Baby Amber = new Girl(3900g, 53cm);

P.S.: Amber and Sandra are doing great and are coming home tomorrow.

This Friday's Links

Again, some Friday links for near future reference:

Windows Live Writer Plugin: Messenger Quote

You like to chat with your friends through Windows Live Messenger? Want to share your stories with the rest of the world? :) Yes, I thought you'd say no... But in case you do want to share and you're using Windows Live Writer to write your blog posts, here's a plugin for you:

Messenger Quote WLW Plugin will let you choose a few lines from your WLM messages' history and insert them into your blog post:

First, select the history file from the top combo box - the conversation sessions will be displayed in the list. Select a few lines and click OK - the quote will be inserted in the following table format [font size was additionally reduced by me]:

28.12.2006 10:32 Andrej Encarta® Instant Answers what's the time?
28.12.2006 10:32 Encarta® Instant Answers Andrej The time in Ljubljana, Slovenia is Thursday, December 28th, 2006 10:32:09 am.
28.12.2006 10:32 Andrej Encarta® Instant Answers thanks
28.12.2006 10:32 Encarta® Instant Answers Andrej You're welcome.
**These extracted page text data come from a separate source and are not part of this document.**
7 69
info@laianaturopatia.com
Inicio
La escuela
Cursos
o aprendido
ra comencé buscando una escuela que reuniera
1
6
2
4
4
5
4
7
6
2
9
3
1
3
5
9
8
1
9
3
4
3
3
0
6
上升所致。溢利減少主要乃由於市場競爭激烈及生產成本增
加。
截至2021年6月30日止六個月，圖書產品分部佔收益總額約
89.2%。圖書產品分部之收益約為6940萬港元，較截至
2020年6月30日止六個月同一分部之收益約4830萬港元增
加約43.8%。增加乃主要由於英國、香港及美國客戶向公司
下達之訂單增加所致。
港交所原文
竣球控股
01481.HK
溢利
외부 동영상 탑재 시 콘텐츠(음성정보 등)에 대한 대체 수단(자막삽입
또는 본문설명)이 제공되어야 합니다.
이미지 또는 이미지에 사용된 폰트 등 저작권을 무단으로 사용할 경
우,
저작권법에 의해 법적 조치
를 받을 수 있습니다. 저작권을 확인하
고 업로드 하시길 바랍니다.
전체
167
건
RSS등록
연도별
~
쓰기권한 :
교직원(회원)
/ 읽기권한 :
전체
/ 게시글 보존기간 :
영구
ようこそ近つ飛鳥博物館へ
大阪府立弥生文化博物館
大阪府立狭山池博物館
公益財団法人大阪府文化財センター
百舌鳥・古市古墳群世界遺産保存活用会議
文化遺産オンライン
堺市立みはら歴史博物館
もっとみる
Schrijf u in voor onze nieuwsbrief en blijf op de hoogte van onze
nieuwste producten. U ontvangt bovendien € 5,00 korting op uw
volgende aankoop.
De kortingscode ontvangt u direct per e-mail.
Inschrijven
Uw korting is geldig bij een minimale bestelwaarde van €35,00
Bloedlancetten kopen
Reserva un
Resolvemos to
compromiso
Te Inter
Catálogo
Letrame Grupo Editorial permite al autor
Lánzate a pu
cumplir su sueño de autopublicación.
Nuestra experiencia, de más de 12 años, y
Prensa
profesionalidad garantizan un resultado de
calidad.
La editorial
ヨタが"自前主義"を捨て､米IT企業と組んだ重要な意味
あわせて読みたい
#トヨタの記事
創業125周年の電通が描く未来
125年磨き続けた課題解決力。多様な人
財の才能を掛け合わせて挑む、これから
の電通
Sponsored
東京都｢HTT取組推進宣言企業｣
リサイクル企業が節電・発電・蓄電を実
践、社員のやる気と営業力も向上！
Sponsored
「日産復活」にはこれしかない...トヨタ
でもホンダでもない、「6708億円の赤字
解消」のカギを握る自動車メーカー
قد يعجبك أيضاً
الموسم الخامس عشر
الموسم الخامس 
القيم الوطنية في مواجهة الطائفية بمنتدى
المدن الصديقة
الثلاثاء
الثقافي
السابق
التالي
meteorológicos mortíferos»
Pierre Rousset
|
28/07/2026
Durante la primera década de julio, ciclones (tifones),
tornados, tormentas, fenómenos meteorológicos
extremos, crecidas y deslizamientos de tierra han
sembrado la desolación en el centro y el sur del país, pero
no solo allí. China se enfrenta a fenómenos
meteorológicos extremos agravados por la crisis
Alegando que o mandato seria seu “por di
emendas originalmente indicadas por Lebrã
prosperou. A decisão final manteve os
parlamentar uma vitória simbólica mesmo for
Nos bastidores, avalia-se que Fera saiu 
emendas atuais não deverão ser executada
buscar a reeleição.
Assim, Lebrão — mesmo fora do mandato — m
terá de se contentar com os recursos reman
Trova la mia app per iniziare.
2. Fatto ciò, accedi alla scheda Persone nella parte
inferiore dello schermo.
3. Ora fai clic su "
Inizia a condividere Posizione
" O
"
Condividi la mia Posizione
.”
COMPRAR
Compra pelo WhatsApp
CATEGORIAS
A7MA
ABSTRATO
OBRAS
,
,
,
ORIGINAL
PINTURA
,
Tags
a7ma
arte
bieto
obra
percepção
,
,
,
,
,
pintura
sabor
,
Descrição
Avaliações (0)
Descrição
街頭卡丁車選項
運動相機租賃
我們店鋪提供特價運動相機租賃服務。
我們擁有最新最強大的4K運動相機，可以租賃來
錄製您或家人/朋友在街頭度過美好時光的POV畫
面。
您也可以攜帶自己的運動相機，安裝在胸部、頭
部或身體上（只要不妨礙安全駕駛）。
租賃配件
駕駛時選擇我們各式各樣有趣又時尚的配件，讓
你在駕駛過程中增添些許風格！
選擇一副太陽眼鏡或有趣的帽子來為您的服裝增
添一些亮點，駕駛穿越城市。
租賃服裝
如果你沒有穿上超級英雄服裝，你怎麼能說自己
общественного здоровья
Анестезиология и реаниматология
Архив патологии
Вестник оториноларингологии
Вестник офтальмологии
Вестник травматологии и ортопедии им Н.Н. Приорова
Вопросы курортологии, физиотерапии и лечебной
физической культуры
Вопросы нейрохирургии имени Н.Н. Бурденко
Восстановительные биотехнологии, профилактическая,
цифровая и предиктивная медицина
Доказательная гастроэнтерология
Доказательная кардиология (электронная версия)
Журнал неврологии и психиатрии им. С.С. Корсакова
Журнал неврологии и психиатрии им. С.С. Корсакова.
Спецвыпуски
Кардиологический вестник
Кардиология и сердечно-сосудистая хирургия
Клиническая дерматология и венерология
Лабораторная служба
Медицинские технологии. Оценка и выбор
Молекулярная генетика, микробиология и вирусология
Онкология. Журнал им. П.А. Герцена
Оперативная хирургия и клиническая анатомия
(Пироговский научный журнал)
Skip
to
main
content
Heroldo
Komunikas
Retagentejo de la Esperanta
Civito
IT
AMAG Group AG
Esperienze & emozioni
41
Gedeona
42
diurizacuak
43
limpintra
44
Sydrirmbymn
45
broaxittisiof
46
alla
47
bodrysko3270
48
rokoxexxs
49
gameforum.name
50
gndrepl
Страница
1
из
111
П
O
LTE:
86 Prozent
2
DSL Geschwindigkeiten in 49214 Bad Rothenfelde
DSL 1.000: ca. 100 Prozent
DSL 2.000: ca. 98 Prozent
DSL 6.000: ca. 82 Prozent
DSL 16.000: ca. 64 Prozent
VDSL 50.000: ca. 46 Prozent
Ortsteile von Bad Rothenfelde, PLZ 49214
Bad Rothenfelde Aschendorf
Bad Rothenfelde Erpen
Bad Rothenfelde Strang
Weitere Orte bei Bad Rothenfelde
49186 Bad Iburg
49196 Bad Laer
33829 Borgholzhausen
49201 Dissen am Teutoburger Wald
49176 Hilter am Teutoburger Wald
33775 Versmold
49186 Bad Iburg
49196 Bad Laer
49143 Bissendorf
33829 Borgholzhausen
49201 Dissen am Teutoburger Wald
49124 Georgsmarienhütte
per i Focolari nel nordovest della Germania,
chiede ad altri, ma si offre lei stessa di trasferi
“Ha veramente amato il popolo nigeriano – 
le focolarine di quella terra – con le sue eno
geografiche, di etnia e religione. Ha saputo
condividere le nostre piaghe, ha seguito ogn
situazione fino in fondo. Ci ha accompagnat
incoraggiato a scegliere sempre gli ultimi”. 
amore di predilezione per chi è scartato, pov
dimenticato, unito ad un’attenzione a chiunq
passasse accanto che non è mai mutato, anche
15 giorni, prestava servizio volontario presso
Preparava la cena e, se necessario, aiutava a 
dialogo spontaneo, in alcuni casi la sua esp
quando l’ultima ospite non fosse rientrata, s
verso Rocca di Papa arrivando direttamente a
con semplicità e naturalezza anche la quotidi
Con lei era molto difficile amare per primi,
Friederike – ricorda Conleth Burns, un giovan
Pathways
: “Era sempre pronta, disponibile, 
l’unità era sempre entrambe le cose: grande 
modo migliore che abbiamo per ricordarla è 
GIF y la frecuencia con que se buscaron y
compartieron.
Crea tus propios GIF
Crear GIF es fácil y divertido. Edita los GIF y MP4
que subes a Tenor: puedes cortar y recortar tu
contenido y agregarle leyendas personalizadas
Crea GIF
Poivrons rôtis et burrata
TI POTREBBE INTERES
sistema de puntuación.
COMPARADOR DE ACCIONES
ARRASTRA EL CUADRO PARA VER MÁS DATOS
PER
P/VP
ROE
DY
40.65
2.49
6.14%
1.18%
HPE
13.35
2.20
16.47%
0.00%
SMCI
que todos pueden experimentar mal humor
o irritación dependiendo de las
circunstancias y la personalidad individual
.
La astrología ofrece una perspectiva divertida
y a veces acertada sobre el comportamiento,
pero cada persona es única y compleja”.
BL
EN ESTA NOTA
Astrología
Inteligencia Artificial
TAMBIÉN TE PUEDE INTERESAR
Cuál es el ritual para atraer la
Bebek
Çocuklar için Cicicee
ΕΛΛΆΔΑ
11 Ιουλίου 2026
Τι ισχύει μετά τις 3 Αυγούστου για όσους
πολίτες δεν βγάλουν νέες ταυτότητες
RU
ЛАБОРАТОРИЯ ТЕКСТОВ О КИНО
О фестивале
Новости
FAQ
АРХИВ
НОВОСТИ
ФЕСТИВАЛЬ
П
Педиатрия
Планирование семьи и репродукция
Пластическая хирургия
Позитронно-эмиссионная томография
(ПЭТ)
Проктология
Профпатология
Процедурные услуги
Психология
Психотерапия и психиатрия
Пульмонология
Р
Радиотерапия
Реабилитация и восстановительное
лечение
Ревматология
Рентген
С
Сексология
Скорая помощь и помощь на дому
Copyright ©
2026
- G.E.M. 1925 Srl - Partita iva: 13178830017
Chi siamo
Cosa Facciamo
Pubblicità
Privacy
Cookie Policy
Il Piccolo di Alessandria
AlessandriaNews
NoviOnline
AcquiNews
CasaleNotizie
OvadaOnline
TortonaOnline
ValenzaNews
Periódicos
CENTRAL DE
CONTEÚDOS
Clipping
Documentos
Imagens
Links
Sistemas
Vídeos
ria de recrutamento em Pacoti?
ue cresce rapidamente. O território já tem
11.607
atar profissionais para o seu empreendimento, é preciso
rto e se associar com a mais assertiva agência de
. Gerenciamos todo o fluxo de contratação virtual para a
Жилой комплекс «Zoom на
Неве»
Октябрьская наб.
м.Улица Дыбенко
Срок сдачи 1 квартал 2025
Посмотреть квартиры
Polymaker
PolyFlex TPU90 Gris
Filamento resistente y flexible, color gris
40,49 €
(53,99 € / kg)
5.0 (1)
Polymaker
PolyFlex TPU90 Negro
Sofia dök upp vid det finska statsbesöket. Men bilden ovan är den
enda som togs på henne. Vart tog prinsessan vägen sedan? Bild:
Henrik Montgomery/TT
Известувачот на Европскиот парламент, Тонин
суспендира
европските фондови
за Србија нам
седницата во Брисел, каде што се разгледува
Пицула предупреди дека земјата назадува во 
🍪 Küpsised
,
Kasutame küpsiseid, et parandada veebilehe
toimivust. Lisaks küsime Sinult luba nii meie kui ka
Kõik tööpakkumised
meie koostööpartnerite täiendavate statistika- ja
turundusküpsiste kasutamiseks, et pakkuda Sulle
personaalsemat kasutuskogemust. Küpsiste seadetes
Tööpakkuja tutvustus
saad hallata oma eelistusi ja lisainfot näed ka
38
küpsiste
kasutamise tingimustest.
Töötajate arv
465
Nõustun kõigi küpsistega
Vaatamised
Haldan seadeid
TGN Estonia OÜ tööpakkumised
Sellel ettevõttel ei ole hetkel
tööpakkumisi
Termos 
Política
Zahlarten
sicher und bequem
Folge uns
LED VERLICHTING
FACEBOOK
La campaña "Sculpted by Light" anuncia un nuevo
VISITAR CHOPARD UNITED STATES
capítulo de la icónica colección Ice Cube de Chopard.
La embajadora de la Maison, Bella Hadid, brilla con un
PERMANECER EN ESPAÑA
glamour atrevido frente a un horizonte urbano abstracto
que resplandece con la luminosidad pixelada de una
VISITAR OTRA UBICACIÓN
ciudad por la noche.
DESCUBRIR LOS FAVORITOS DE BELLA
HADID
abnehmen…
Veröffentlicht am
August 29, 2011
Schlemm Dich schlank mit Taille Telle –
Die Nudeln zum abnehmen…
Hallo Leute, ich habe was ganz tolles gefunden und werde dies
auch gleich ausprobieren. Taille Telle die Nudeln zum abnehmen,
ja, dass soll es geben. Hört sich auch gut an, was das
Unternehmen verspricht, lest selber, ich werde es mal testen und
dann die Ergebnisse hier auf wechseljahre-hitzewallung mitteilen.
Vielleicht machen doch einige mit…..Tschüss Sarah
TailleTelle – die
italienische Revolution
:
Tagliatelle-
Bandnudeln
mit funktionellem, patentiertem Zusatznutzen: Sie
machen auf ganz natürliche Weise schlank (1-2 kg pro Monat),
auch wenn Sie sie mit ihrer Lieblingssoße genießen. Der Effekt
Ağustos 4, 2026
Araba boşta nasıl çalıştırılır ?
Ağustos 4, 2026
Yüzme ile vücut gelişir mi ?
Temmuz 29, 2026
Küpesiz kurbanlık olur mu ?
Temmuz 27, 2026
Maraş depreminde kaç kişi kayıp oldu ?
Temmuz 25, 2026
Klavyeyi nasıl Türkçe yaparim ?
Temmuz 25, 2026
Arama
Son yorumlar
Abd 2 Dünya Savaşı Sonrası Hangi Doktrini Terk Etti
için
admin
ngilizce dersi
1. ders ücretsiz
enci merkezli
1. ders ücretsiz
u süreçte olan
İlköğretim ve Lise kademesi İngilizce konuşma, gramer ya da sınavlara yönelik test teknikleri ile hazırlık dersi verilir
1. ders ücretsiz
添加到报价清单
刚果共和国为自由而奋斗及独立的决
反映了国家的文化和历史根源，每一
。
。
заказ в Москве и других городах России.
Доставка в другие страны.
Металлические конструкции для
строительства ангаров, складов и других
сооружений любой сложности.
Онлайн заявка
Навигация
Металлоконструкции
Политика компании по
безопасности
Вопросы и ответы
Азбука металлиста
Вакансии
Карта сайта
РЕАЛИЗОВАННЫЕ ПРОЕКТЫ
For more formatting options check the "Use friendly format" box and select the template you want format your messages with. You can use formatting parameters, enclosed in braces: {0} stands for Date, {1} for time, {2} is From, {3} is To, and {4} is for the Message. You can select one of the predefined templates or write your own.
Uncheck the "Use color" box to prevent text coloring.

Here's the same text, formatted with the default template [italic text was additionally formatted by me]:

Andrej said: what's the time?
Encarta® Instant Answers said: The time in Ljubljana, Slovenia is Thursday, December 28th, 2006 10:32:09 am.
Andrej said: thanks
Encarta® Instant Answers said: You're welcome.

Feel free to download [zip file contains .dll only] and use this plugin freely. Note: this is the first release, which will eventually be updated with a few enhancements and fixes. I'll be releasing the full source code as a part of the Windows Live Writer Plugins project at CodePlex.

To install, just copy the dll to your \Windows Live Writer\Plugins\ folder.